====== Data under study

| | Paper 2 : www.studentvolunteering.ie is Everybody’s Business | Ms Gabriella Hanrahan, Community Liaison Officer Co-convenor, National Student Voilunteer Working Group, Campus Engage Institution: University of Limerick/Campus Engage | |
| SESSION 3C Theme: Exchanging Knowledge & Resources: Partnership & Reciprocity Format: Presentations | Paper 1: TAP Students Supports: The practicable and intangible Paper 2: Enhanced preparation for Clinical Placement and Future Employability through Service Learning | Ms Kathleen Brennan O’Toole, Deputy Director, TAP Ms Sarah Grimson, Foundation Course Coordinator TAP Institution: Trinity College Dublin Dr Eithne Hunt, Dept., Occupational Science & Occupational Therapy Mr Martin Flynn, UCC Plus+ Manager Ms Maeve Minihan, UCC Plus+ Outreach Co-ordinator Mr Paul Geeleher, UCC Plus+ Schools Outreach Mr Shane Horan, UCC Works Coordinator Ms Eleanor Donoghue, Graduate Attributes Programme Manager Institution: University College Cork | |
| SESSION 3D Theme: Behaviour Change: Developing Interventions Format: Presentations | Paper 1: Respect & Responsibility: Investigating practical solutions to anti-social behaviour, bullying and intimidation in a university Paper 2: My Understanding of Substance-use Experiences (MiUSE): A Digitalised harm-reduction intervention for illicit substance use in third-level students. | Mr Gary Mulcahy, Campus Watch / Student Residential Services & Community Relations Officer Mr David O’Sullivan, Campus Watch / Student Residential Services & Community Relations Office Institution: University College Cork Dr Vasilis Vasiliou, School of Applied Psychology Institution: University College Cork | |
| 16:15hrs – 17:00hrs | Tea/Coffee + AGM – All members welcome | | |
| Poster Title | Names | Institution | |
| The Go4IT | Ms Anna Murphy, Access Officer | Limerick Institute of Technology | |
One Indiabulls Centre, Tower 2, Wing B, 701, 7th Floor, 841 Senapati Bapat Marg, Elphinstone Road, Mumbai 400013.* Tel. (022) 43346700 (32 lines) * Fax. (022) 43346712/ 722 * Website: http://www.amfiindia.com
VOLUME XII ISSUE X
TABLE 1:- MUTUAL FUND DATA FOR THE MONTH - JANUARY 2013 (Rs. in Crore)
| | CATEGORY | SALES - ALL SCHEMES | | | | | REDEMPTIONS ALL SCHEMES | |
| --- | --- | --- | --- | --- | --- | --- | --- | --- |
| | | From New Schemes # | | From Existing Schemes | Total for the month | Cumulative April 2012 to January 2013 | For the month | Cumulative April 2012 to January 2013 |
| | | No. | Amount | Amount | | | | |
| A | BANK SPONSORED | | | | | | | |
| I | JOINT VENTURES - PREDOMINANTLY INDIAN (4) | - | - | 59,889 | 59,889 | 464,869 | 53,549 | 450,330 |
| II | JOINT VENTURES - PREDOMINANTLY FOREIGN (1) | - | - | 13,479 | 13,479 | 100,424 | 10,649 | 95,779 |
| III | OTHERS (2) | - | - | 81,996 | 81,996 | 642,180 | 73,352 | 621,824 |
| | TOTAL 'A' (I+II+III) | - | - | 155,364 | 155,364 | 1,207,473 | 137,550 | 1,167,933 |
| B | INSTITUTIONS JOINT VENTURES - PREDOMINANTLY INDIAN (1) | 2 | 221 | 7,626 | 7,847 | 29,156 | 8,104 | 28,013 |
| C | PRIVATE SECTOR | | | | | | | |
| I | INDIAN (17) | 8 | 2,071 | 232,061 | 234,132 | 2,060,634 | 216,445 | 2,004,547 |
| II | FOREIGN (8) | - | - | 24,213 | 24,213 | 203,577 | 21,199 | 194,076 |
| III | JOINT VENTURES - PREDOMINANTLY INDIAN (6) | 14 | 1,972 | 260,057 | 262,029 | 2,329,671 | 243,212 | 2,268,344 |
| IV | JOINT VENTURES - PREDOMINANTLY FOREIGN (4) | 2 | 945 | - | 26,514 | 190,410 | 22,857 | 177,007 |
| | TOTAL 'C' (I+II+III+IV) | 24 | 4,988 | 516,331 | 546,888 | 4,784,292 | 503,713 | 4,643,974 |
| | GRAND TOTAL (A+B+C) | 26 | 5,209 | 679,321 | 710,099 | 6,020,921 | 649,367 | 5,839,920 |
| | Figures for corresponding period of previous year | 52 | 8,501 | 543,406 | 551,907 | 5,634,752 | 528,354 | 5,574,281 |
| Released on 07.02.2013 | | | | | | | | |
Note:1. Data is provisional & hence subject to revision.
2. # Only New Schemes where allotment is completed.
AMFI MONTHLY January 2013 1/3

============

Everything from the line that has "10,649 | 95,779 |" to the final line above should be retyped exactly, and nothing else.

> _Output of the exercise_:
| II | JOINT VENTURES - PREDOMINANTLY FOREIGN (1) | - | - | 13,479 | 13,479 | 100,424 | 10,649 | 95,779 |
| III | OTHERS (2) | - | - | 81,996 | 81,996 | 642,180 | 73,352 | 621,824 |
| | TOTAL 'A' (I+II+III) | - | - | 155,364 | 155,364 | 1,207,473 | 137,550 | 1,167,933 |
| B | INSTITUTIONS JOINT VENTURES - PREDOMINANTLY INDIAN (1) | 2 | 221 | 7,626 | 7,847 | 29,156 | 8,104 | 28,013 |
| C | PRIVATE SECTOR | | | | | | | |
| I | INDIAN (17) | 8 | 2,071 | 232,061 | 234,132 | 2,060,634 | 216,445 | 2,004,547 |
| II | FOREIGN (8) | - | - | 24,213 | 24,213 | 203,577 | 21,199 | 194,076 |
| III | JOINT VENTURES - PREDOMINANTLY INDIAN (6) | 14 | 1,972 | 260,057 | 262,029 | 2,329,671 | 243,212 | 2,268,344 |
| IV | JOINT VENTURES - PREDOMINANTLY FOREIGN (4) | 2 | 945 | - | 26,514 | 190,410 | 22,857 | 177,007 |
| | TOTAL 'C' (I+II+III+IV) | 24 | 4,988 | 516,331 | 546,888 | 4,784,292 | 503,713 | 4,643,974 |
| | GRAND TOTAL (A+B+C) | 26 | 5,209 | 679,321 | 710,099 | 6,020,921 | 649,367 | 5,839,920 |
| | Figures for corresponding period of previous year | 52 | 8,501 | 543,406 | 551,907 | 5,634,752 | 528,354 | 5,574,281 |
| Released on 07.02.2013 | | | | | | | | |
Note:1. Data is provisional & hence subject to revision.
2. # Only New Schemes where allotment is completed.
AMFI MONTHLY January 2013 1/3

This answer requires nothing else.